Complete the following |
1. Translate this sentence from the splinter piece into Spanish: "From this information it then embeds itself anywhere on the foot where it can cause exquisite agony on every step."
2. Please extract the portion of the splinter piece that opens with the words containing "The splinter detects" and closes with "the one before.".

Text for analysis |
*** Begin section ***
The splinter detects the interactions between the epidermis and other skin parts, which releases a trace set of chemicals known collectively under a false name for simplicity. It then flutters, even faster than the person can run, toward the foot and examines subtle variations in the electro-footeo-magnetic field. From this information it then embeds itself anywhere on the foot where it can cause exquisite agony on every step. In this way the person who has feet is reminded that progress is a slippery thing and we cannot count on this day being better than the one before.

When your foot is attacked by a splinter there isn't much to do except stay in bed until the splinter metamorphosises into a footstool, or a coffee table, or a tea table for those who don't like coffee. While in bed you can wonder if woodchucks get splinters in their paws, which is an unanswerable question as long as woodchucks have such atrocious paw-writing and are late in answering letters. If you can't stay in bed for splinters probably you have not made optimal life choices, so maybe you could use the excuse of a heavy snowfall instead. For that you need there to be some snow, so be sure your bed is near a window to look. You might want to carry a small window around with you.
*** End section ***
Dataset excerpts |
*** Begin section ***
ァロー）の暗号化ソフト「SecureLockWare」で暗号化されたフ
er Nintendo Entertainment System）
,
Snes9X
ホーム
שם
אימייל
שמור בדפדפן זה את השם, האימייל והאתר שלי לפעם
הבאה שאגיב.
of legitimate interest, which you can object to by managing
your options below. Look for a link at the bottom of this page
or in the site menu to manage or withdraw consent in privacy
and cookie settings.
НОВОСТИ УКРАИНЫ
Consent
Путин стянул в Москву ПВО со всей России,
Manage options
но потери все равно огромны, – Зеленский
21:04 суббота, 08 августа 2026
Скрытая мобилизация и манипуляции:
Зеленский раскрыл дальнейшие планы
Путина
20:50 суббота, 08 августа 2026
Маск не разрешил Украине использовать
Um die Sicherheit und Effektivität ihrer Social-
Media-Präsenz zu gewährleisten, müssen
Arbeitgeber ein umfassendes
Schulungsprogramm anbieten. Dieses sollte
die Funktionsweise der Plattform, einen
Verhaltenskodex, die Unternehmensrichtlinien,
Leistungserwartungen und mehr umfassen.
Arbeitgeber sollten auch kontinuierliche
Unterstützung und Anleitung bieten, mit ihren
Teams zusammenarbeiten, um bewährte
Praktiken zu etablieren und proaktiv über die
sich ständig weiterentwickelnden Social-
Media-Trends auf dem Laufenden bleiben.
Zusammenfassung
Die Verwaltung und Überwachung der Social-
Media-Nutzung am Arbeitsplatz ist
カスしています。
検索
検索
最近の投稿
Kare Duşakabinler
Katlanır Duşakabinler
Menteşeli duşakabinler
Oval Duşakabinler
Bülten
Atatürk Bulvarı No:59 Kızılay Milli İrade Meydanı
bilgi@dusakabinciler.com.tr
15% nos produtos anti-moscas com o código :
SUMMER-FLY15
*** End section ***
Replies |
1. A partir de esta información, se incrusta en cualquier parte del pie donde pueda causar un dolor exquisito a cada paso.

2.
The splinter detects the interactions between the epidermis and other skin parts, which releases a trace set of chemicals known collectively under a false name for simplicity. It then flutters, even faster than the person can run, toward the foot and examines subtle variations in the electro-footeo-magnetic field. From this information it then embeds itself anywhere on the foot where it can cause exquisite agony on every step. In this way the person who has feet is reminded that progress is a slippery thing and we cannot count on this day being better than the one before.